Amaravati: CRDA aims to raise Rs 500 crore through masala bonds

CRDA invites Request For Proposal for appointing international and domestic legal counsels.
The design of Secretariat building to come up at Amaravati;
The design of Secretariat building to come up at Amaravati;

VIJAYAWADA: With uncertainty looming large over World Bank funding for construction of Amaravati, the AP Capital Region Development Authority (CRDA) has begun the process of raising rupee denominated overseas bonds, also known as masala bonds. According to information, the CRDA plans to raise masala bonds up to Rs500 crore in the initial phase.

Sources told Express the officials were in talks with international agencies for getting credit ratings for the proposed masala bonds. “The process [for raising masala bonds] is underway.
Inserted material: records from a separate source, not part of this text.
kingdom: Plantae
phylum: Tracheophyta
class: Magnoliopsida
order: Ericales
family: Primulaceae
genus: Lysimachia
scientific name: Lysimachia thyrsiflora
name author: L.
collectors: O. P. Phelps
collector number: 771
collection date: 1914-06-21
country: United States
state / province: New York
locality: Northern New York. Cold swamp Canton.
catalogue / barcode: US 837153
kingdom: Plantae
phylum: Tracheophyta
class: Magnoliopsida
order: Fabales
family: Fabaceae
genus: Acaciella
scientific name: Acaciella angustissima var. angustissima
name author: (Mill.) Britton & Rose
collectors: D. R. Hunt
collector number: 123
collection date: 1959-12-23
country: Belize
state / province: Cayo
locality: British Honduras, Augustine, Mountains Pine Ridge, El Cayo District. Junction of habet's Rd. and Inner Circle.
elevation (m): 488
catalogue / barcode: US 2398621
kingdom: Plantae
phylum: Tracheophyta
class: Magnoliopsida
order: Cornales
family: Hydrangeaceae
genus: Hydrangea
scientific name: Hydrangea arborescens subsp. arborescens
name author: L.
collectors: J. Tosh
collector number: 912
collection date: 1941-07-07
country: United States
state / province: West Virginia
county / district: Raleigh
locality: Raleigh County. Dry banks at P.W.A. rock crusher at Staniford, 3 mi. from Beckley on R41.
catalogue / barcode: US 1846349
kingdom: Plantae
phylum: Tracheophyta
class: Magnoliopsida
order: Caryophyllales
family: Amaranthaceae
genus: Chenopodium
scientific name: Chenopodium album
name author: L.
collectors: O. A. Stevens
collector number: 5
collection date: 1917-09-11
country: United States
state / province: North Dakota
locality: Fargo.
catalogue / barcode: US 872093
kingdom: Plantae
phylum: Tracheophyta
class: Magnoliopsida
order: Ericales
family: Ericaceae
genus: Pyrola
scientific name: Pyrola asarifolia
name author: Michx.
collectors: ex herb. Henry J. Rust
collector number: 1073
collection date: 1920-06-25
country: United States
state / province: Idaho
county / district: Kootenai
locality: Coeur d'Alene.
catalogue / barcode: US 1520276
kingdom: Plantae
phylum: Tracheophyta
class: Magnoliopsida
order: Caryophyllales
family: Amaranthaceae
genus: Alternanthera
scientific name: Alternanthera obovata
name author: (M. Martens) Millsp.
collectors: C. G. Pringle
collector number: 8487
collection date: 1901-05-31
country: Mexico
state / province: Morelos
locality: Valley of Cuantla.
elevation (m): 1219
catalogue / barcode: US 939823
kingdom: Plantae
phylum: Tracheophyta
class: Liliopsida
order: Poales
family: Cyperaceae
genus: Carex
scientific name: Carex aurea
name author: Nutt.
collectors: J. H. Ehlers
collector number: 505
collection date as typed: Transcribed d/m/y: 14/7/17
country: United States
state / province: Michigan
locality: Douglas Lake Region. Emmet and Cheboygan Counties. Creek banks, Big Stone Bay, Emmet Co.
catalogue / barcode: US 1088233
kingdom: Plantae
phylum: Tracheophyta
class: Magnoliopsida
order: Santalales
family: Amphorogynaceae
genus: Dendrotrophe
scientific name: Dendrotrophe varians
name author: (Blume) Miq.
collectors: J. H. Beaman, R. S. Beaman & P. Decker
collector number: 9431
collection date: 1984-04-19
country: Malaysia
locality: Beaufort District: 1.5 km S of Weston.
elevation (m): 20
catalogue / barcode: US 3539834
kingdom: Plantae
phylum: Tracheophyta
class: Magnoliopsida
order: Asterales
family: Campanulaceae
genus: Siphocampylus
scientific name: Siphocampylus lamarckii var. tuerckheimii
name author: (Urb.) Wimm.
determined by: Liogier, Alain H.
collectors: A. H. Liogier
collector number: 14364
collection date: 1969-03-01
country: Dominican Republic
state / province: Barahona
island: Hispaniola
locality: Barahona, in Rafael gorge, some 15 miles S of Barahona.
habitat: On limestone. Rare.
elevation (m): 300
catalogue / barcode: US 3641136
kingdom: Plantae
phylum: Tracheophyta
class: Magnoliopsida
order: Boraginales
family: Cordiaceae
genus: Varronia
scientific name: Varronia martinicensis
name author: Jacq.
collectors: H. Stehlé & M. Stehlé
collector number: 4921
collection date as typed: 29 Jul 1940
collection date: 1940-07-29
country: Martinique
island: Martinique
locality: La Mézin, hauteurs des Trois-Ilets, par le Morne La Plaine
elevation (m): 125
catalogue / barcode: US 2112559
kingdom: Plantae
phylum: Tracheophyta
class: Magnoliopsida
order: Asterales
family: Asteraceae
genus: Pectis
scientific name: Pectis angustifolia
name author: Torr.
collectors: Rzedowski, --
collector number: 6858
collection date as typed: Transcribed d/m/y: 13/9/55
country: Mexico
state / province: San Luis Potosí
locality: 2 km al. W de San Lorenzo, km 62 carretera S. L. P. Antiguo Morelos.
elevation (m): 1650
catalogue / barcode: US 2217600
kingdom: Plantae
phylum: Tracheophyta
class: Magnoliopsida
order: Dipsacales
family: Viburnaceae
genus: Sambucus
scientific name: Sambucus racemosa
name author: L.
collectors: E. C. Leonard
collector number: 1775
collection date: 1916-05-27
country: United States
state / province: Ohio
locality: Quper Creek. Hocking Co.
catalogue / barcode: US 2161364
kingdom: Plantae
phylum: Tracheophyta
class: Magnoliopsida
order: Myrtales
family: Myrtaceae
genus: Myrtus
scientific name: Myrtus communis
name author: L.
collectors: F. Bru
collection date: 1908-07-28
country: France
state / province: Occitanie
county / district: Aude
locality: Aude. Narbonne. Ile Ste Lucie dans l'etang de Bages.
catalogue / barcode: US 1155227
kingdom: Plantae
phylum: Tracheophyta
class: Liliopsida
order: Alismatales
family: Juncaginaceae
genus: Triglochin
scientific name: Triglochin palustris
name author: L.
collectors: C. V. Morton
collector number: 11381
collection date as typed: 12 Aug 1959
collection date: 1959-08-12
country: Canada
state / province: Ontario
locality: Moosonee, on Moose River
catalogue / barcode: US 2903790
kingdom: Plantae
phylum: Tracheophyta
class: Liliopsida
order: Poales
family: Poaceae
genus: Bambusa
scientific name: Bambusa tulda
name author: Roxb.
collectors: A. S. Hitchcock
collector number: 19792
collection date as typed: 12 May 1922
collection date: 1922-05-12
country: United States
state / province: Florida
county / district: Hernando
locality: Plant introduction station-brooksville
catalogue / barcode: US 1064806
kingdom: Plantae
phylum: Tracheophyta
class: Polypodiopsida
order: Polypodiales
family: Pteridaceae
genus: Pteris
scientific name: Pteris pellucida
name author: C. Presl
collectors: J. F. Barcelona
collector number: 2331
We have floated a Request for Quotation to finalise an international credit rating agency to help us get a rating for raising the bonds. The process is likely to take a couple of months,” a top official explained.Even though the CRDA has been contemplating the idea of masala bonds for raising money for construction of Amaravati for over two years, it has not moved forward.

The CRDA had initially planned to pool in Rs2,000 crore through masala bonds. Later, it has decided to raise it in a phased manner, starting with `500 crore.However, the body has a long way to go before it nets the desired funds. “It depends on a lot of factors such as getting a good rating, getting clearance from the Centre and RBI. We are hiring legal consultants for helping us expediting the process,” the official explained.

The CRDA invited Request For Proposal for appointing international and domestic legal counsels on Thursday.Besides helping the CRDA in legal issues, the counsels would also be liaising with all relevant stock exchanges internationally -- including Gujarat International Finance Tech (GIFT) City-- to procure listing of the bonds.  

For the uninitiated, masala bonds, unlike the conventional dollar bonds, are raised overseas and linked to rupee, and the borrower repays in the Indian currency. This provides insulation to the borrower, who sells the bonds, from the volatile market fluctuation and other risks associated with currency exchange.